На переборке мягко жужжит зуммер телефона, Саня выщелкивает из держателя трубку и прикладывает к уху.
- Точно так. Здесь, передаю, - кивает бритой головой и передает мне.
- Николаич, ты еще не в имперИях? - слышится в трубке мягкий баритон. - Мы с замкомдива приглашаем тебя в кают-компанию. Давай, подходи, чего-то покажем.
- Хорошо, щас буду, - отвечаю и возвращаю трубку Сане.
"Интересно, что они мне такого покажут?" мелькает в голове. "Не иначе, кто-нибудь из команды чего-нибудь отчебучил".
Замкомдива, со вкусной фамилией Хлебойко, у нас старший на борту и, как всякий крупный начальник, регулярно учиняет «избиение младенцев». Причем делает это весьма тонко. Весело, с юмором и без обиды.
Через пять минут, пройдя ракетные отсеки и центральный, отдраиваю переборочный люк второго и взбегаю по трапу на верхнюю палубу, где расположена офицерская кают-компания.
В ней, в сиянии плафонов, шпона и зеркал, за центральным столом, в креслах, восседают Хлебойко с командиром, а за другими замполит, помощник и еще несколько офицеров.
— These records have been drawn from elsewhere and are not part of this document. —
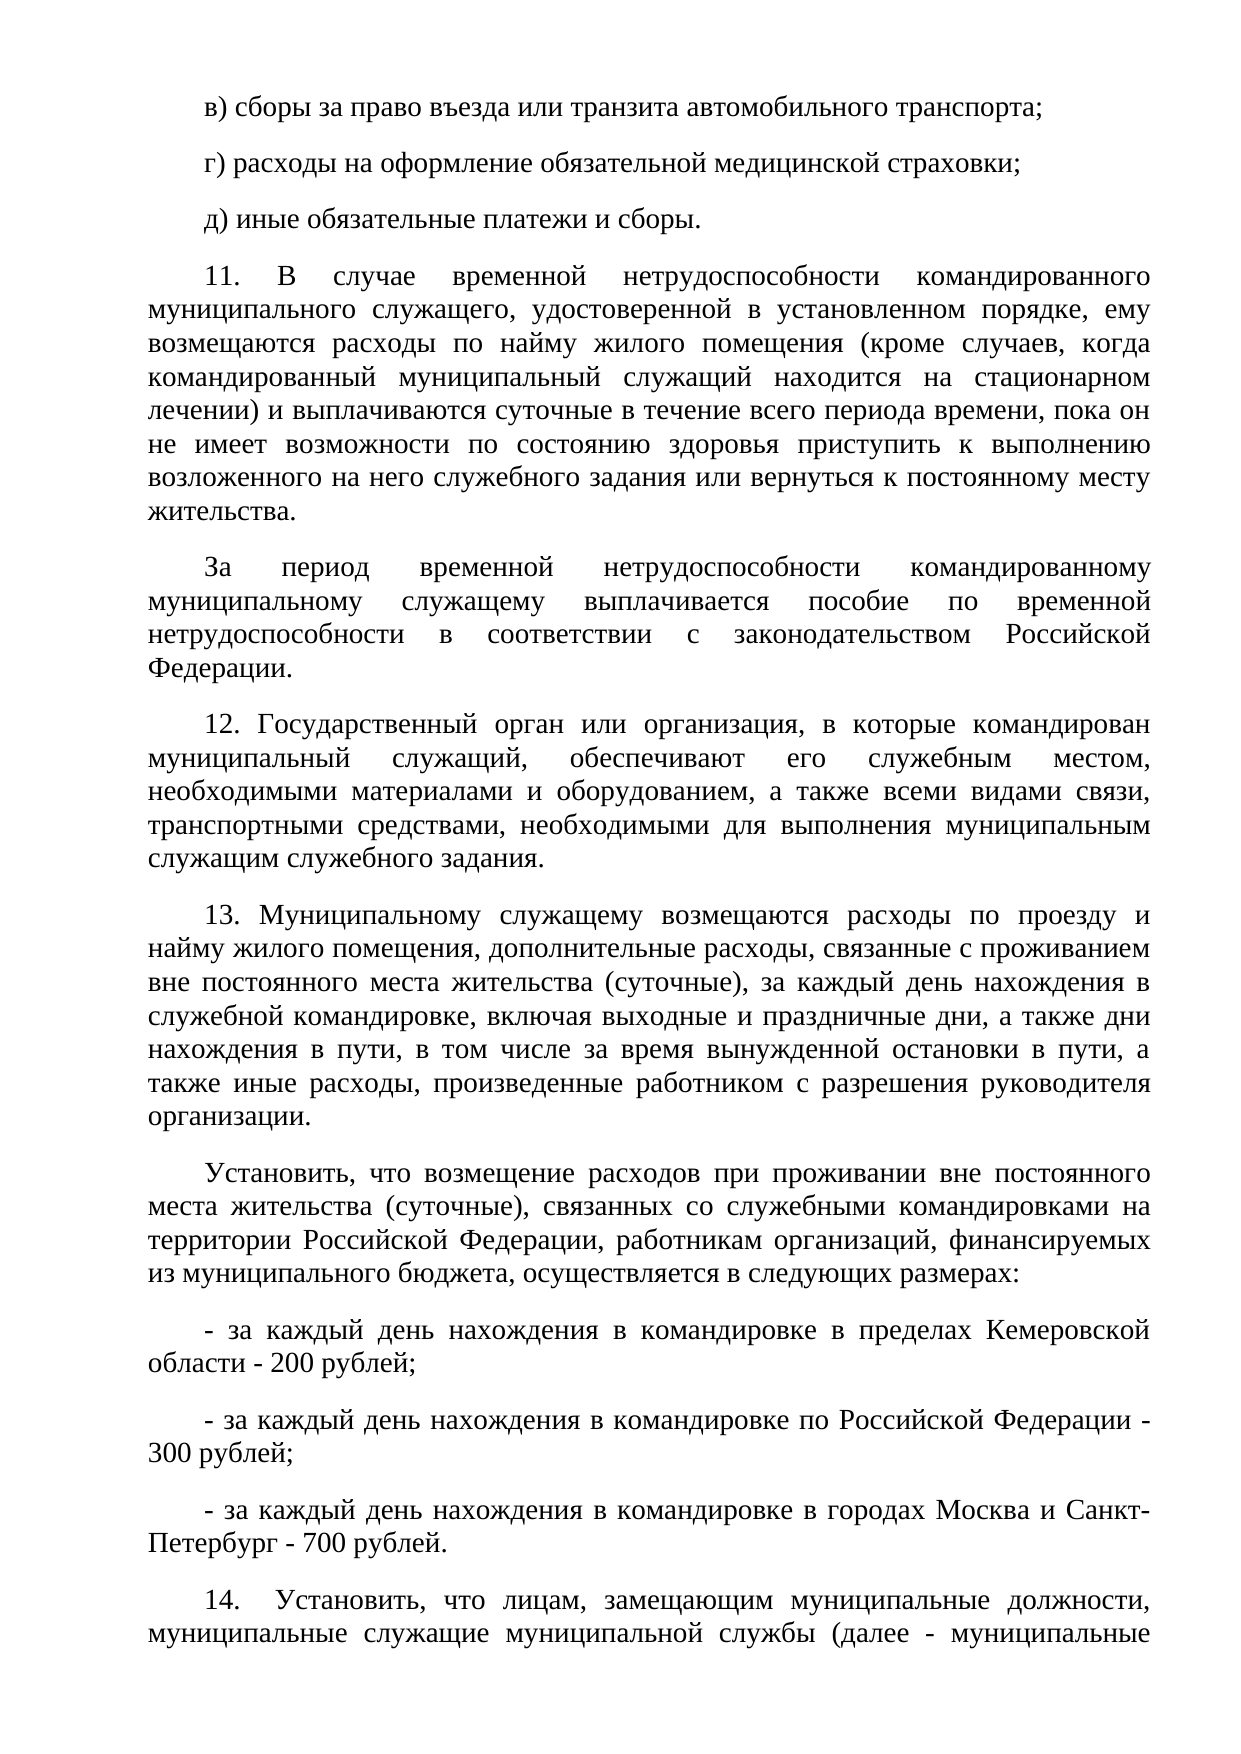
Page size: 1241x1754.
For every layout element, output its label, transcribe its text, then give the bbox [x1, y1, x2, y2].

text - за каждый день нахождения в командировке в пределах Кемеровской области - 200 рублей; [148, 1312, 1152, 1379]
text в) сборы за право въезда или транзита автомобильного транспорта; [148, 89, 1152, 122]
text 11. В случае временной нетрудоспособности командированного муниципального служащего, удостоверенной в установленном порядке, ему возмещаются расходы по найму жилого помещения (кроме случаев, когда командированный муниципальный служащий находится на стационарном лечении) и выплачиваются суточные в течение всего периода времени, пока он не имеет возможности по состоянию здоровья приступить к выполнению возложенного на него служебного задания или вернуться к постоянному месту жительства. [148, 258, 1152, 526]
text д) иные обязательные платежи и сборы. [148, 202, 1152, 235]
text - за каждый день нахождения в командировке в городах Москва и Санкт-Петербург - 700 рублей. [148, 1492, 1152, 1559]
text 12. Государственный орган или организация, в которые командирован муниципальный служащий, обеспечивают его служебным местом, необходимыми материалами и оборудованием, а также всеми видами связи, транспортными средствами, необходимыми для выполнения муниципальным служащим служебного задания. [148, 706, 1152, 874]
text г) расходы на оформление обязательной медицинской страховки; [148, 145, 1152, 179]
text Установить, что возмещение расходов при проживании вне постоянного места жительства (суточные), связанных со служебными командировками на территории Российской Федерации, работникам организаций, финансируемых из муниципального бюджета, осуществляется в следующих размерах: [148, 1155, 1152, 1289]
text За период временной нетрудоспособности командированному муниципальному служащему выплачивается пособие по временной нетрудоспособности в соответствии с законодательством Российской Федерации. [148, 549, 1152, 683]
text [148, 1582, 1152, 1649]
text 13. Муниципальному служащему возмещаются расходы по проезду и найму жилого помещения, дополнительные расходы, связанные с проживанием вне постоянного места жительства (суточные), за каждый день нахождения в служебной командировке, включая выходные и праздничные дни, а также дни нахождения в пути, в том числе за время вынужденной остановки в пути, а также иные расходы, произведенные работником с разрешения руководителя организации. [148, 897, 1152, 1132]
text - за каждый день нахождения в командировке по Российской Федерации - 300 рублей; [148, 1402, 1152, 1469]
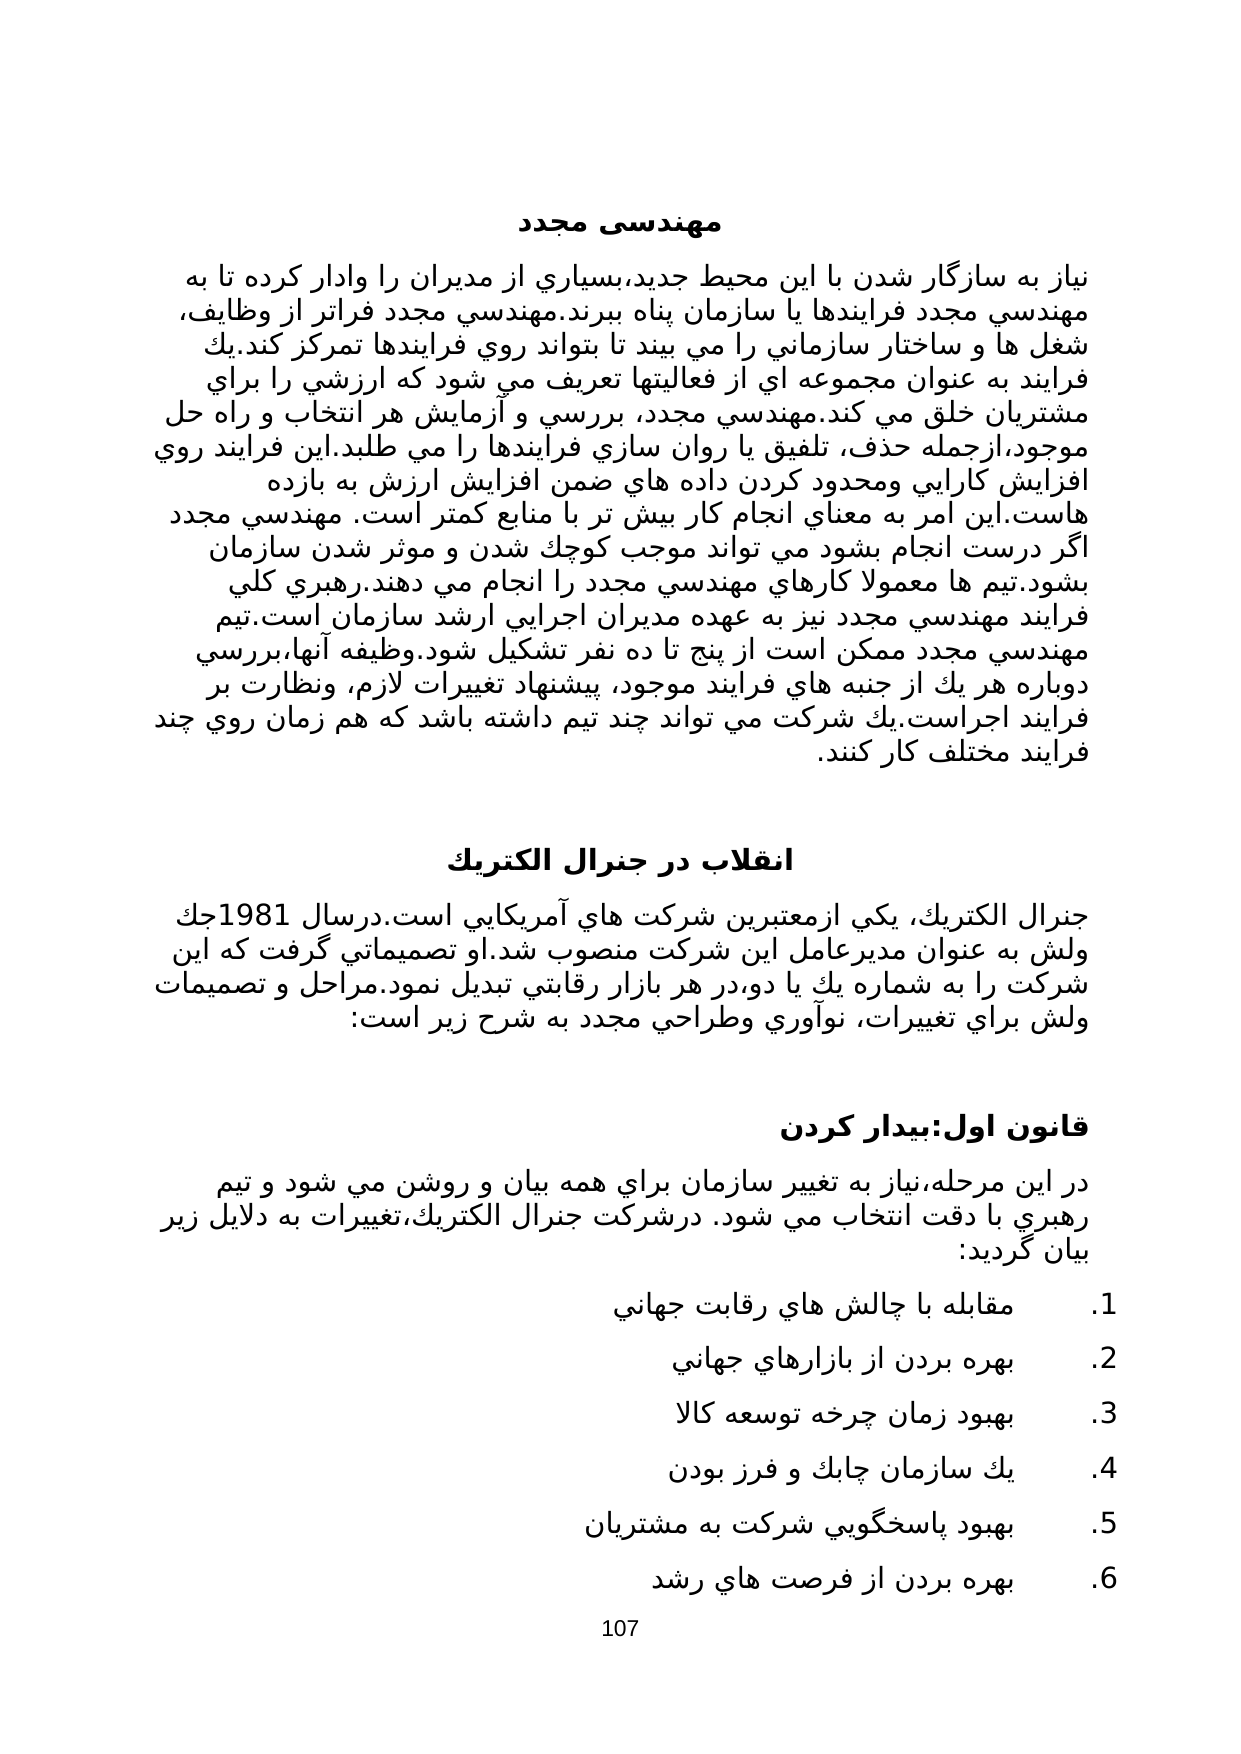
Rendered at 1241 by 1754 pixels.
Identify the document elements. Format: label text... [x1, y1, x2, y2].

text در اين مرحله،نياز به تغيير سازمان براي همه بيان و روشن مي شود و تيم رهبري با دقت انتخاب مي شود. درشركت جنرال الكتريك،تغييرات به دلايل زير بيان گرديد: [150, 1164, 1090, 1266]
text انقلاب در جنرال الكتريك [150, 844, 1090, 878]
list بهره بردن از فرصت هاي رشد [150, 1561, 1090, 1595]
text قانون اول:بيدار كردن [150, 1109, 1090, 1143]
list بهره بردن از بازارهاي جهاني [150, 1342, 1090, 1376]
list بهبود زمان چرخه توسعه کالا [150, 1397, 1090, 1431]
text جنرال الكتريك، يكي ازمعتبرين شركت هاي آمريكايي است.درسال 1981جك ولش به عنوان مديرعامل اين شركت منصوب شد.او تصميماتي گرفت كه اين شركت را به شماره يك يا دو،در هر بازار رقابتي تبديل نمود.مراحل و تصميمات ولش براي تغييرات، نوآوري وطراحي مجدد به شرح زير است: [150, 898, 1090, 1034]
list مقابله با چالش هاي رقابت جهاني [150, 1287, 1090, 1321]
text مهندسی مجدد [150, 204, 1090, 238]
text نياز به سازگار شدن با اين محيط جديد،بسياري از مديران را وادار كرده تا به مهندسي مجدد فرايندها يا سازمان پناه ببرند.مهندسي مجدد فراتر از وظايف، شغل ها و ساختار سازماني را مي بيند تا بتواند روي فرايندها تمركز كند.يك فرايند به عنوان مجموعه اي از فعاليتها تعريف مي شود كه ارزشي را براي مشتريان خلق مي كند.مهندسي مجدد، بررسي و آزمايش هر انتخاب و راه حل موجود،ازجمله حذف، تلفيق يا روان سازي فرايندها را مي طلبد.اين فرايند روي افزايش كارايي ومحدود كردن داده هاي ضمن افزايش ارزش به بازده هاست.اين امر به معناي انجام كار بيش تر با منابع كمتر است. مهندسي مجدد اگر درست انجام بشود مي تواند موجب كوچك شدن و موثر شدن سازمان بشود.تيم ها معمولا كارهاي مهندسي مجدد را انجام مي دهند.رهبري كلي فرايند مهندسي مجدد نيز به عهده مديران اجرايي ارشد سازمان است.تيم مهندسي مجدد ممكن است از پنج تا ده نفر تشكيل شود.وظيفه آنها،بررسي دوباره هر يك از جنبه هاي فرايند موجود، پيشنهاد تغييرات لازم، ونظارت بر فرايند اجراست.يك شركت مي تواند چند تيم داشته باشد كه هم زمان روي چند فرايند مختلف كار كنند. [150, 259, 1090, 768]
list يك سازمان چابك و فرز بودن [150, 1451, 1090, 1485]
list بهبود پاسخگويي شركت به مشتريان [150, 1506, 1090, 1540]
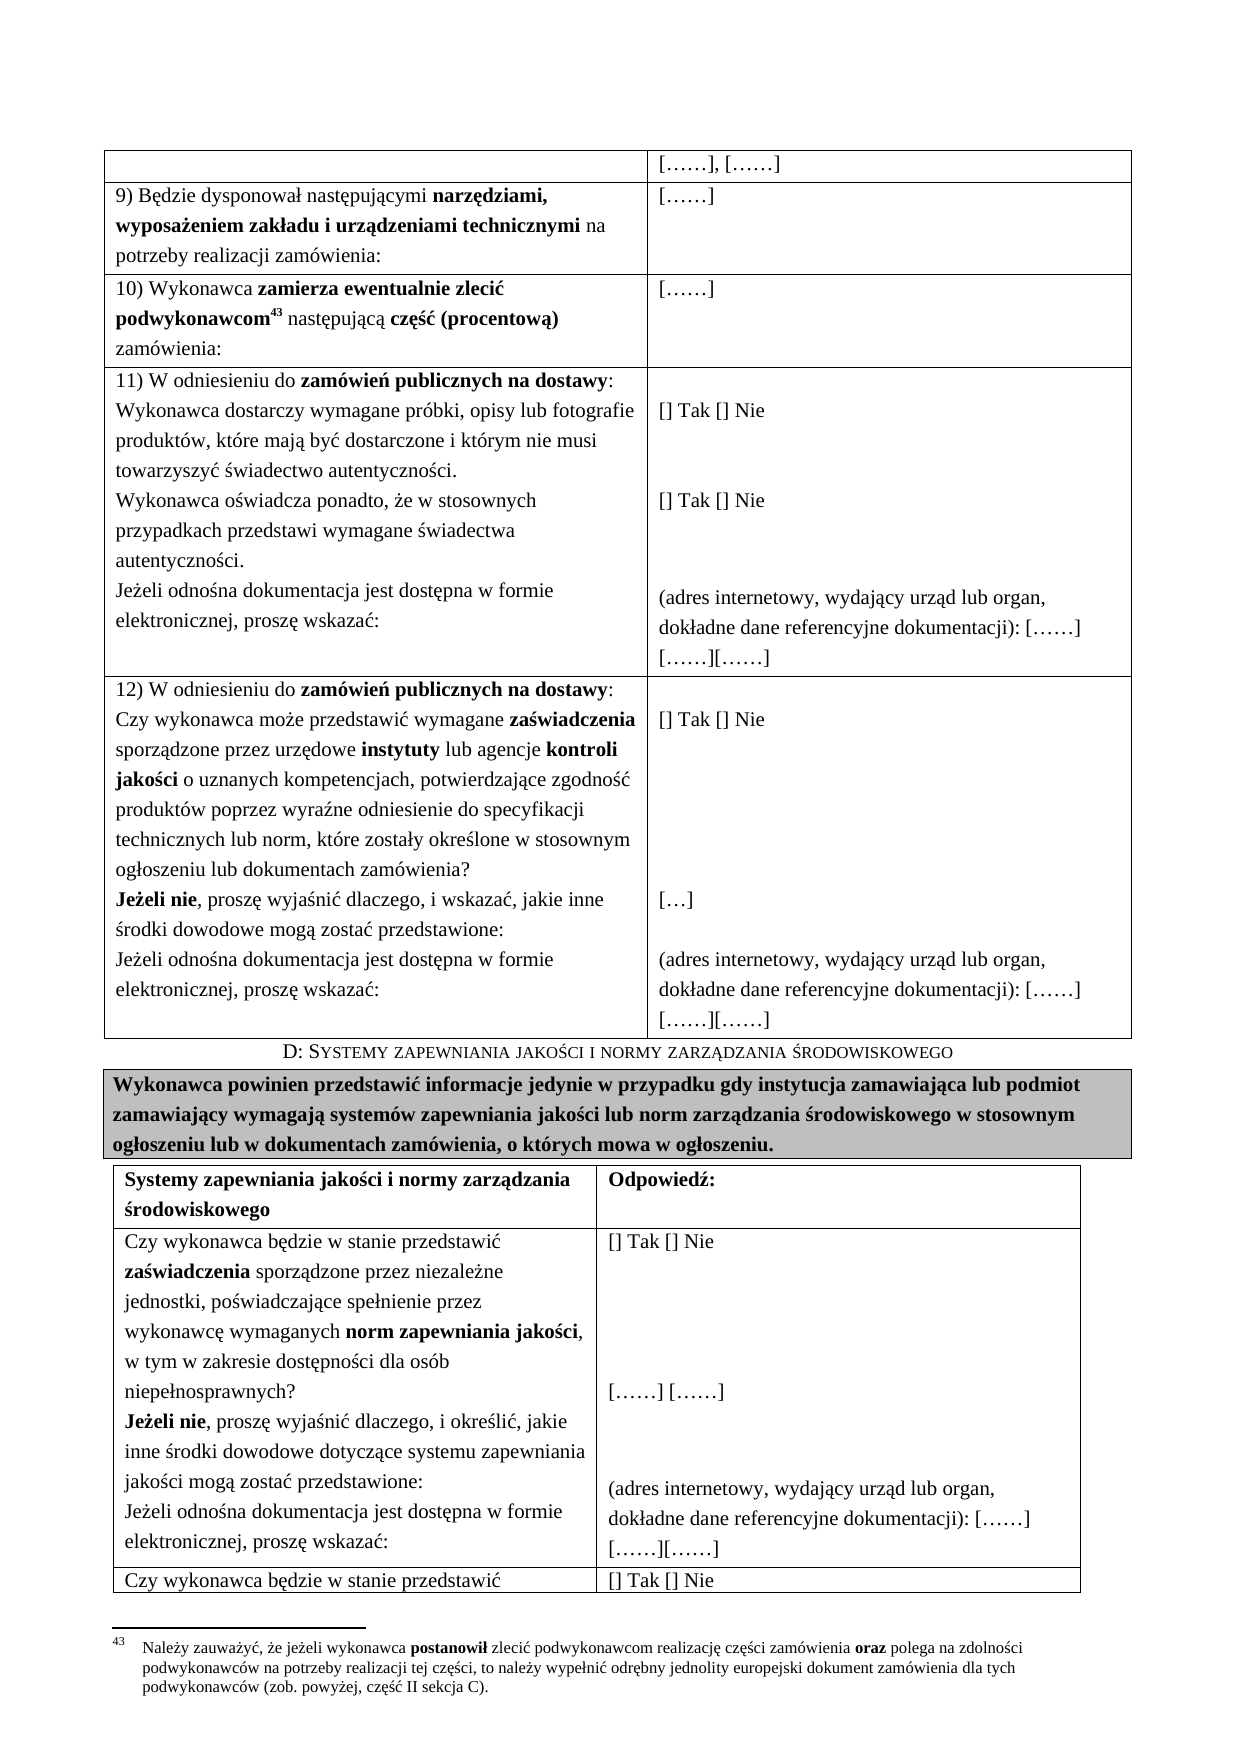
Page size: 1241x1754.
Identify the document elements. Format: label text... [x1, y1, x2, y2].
Тут же, со вставленной бобиной, кинопроектор «Украина», у которой возится изукрашенный наколками гарсун, (он же по совместительству киношник) и дежурный кок, готовящий в подсобке чай.
При моем появлении все оживляются и непонятно на меня пялятся.
- Слышь, Николаич, - кивает командир на кресло рядом, - а тебя когда-нибудь в кино снимали?
- Нет, - отвечаю. - Я ж не артист
- А вот и темнишь, - ухмыляется Хлебойко. - Давай, лишенец, запускай!
- Есть! - вякает гарсун, вырубает верхний свет и в полумраке стрекочет киноустановка.
Сначала на висящем впереди экране возникают какие-то блики, затем перфорация пленки, и, наконец, титры, «Главная площадь».
- А теперь внимательно смотри - говорит Хлебойко, слегка толкая меня в бок.
Бодрый голос известного комментатора, повествует об истории Красной площади и проводимых на ней празднествах.
Под бравурные звуки маршей, в хронологической последовательности, по площади движутся парадные колонны, веселые толпы демонстрантов, а с Мавзолея им машет ручками партийная элита.
Время от времени, крупным планом показываются решительные лица парадных расчетов, счастливые - демонстрантов и значительные - государственных мужей.
- Ну и что? - наклоняюсь к командиру. - Причем тут я?
- Щас, щас, - благодушно кивает тот. - Во, гляди!
Продемонстрировав крупным планом стоящих на трибунах, кинокамера запечатляет расцвеченную транспарантами праздничную колонну и скользит вдоль неподвижно стоящей перед Мавзолеем плотной шеренге.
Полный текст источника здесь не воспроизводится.